Wainwright jokingly took the blame for Johnson missing the Masters cut in 2011, since Waino showed up halfway through the round — and that’s when the trouble began for the old champ.

“Also, in 2016 we had an off-day in Atlanta on a Thursday,” Wainwright said, “so me and Michael Wacha and Trevor Rosenthal and my brother went to Augusta. Zach got us tickets so we walked around and followed him for a round. It was pretty neat.”

Standing in the Busch Stadium hallway outside the Cards’ clubhouse, Wainwright was asked for a little intel on Zach Johnson.

“A quick story about that,” Wainwright said. “He is one of the most competitive people I’ve ever met. We went over to his house for Halloween a few years back. And he’s the first guy — and you probably know someone like this — once he starts competing in something, he’s shirt off, hat backwards and suddenly it’s the Masters. He thought he could beat me in ping-pong, which wasn’t the case. So then he challenged me to any other sport I wanted to do. And I said, ‘What are you talking about? Listen, golfers are great athletes at what you do.’ I was just trying to rub him a little bit. And he goes, ‘Well, I can beat you in basketball.’ And I’m like, ‘Are you serious? Pick another sport. You won’t even get a shot off me, just trust me.’ He goes, ‘All right, 40-yard dash, right now!’
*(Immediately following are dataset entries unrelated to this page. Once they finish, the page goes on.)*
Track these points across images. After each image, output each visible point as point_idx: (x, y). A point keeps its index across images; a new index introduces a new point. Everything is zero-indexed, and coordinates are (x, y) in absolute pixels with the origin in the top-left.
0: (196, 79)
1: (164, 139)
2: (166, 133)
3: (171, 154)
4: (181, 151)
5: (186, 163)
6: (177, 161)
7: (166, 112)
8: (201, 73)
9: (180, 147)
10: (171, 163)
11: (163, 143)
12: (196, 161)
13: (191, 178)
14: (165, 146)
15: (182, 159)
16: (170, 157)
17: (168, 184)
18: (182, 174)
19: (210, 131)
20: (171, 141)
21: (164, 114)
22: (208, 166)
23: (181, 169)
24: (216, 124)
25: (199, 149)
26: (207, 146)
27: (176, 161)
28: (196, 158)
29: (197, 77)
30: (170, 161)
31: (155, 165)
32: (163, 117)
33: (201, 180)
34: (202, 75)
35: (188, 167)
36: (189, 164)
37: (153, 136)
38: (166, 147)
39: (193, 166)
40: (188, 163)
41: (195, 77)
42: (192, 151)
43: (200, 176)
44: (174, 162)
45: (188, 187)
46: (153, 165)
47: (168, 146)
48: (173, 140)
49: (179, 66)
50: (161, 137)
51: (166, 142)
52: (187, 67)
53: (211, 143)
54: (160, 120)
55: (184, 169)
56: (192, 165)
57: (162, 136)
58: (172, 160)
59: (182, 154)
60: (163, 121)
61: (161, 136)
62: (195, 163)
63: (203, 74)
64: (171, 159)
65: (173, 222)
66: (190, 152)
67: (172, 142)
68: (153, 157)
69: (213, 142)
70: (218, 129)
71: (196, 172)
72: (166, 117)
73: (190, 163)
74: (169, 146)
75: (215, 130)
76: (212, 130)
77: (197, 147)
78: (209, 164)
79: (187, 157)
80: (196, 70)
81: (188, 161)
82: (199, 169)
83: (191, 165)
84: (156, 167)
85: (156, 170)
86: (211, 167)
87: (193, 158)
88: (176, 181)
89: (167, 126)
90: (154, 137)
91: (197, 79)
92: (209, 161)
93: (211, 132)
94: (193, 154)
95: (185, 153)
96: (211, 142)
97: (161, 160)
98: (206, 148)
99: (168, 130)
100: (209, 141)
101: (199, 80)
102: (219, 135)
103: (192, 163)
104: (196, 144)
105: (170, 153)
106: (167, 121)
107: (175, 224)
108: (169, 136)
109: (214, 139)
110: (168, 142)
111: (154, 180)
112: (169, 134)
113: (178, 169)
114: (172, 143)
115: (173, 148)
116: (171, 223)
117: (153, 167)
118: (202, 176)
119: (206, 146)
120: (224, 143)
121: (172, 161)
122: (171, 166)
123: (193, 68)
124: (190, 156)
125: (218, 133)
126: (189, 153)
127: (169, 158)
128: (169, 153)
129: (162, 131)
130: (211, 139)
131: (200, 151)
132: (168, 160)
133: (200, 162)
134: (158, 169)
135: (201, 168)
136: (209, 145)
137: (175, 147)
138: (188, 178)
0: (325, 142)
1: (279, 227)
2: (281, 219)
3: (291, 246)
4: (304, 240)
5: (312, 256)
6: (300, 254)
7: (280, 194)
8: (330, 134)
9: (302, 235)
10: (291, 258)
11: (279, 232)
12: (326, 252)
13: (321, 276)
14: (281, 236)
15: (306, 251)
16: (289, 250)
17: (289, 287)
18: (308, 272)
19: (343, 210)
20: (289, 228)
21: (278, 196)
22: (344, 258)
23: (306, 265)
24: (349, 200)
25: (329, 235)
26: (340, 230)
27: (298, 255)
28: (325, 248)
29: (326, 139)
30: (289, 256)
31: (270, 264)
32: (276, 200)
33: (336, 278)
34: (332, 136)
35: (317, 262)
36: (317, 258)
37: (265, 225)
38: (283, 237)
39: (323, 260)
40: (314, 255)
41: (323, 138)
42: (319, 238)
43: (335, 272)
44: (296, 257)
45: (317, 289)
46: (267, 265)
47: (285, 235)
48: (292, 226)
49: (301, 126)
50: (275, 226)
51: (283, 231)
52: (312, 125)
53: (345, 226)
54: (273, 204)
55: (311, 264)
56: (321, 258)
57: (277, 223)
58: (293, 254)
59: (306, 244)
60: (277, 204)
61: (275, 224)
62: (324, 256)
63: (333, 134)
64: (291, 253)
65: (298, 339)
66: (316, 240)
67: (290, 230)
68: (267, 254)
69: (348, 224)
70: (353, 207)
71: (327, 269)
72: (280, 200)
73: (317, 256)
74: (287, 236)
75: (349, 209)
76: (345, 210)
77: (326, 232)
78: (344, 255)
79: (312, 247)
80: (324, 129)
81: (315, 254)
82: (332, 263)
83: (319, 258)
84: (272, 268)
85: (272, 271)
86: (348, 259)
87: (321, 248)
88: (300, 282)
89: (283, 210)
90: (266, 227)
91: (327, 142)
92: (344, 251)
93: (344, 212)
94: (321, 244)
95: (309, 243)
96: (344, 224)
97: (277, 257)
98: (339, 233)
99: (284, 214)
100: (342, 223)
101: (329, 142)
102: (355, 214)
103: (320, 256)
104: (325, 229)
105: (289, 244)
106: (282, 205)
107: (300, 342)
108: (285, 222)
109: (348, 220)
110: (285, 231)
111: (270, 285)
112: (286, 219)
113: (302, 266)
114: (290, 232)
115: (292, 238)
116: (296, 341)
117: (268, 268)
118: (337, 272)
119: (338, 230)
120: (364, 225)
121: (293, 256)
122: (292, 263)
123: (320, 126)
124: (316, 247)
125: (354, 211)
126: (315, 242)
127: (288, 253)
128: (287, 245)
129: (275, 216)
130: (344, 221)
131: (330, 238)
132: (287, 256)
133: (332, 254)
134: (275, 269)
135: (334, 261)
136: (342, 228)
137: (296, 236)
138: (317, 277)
“And I’m wearing jeans and a Halloween costume or whatever. He goes, ‘You want to stretch?’ ‘No, I’m good.’ One of our other friends, Brent Schwarzrock, and he goes out and holds his hands up and we race. I beat him by like 10 feet. (Johnson) looks at me like, ‘Wow! You’re fast.’ And I’m like, ‘I’m really not that fast! You don’t understand. I run fine, but on a team of 25 players, there are probably 20 faster than me.’ And he’s like, ‘Really?’And I said, ‘I told you — baseball players are athletes.’ And he was just so mad.

“But I love the fact that he’s so competitive.”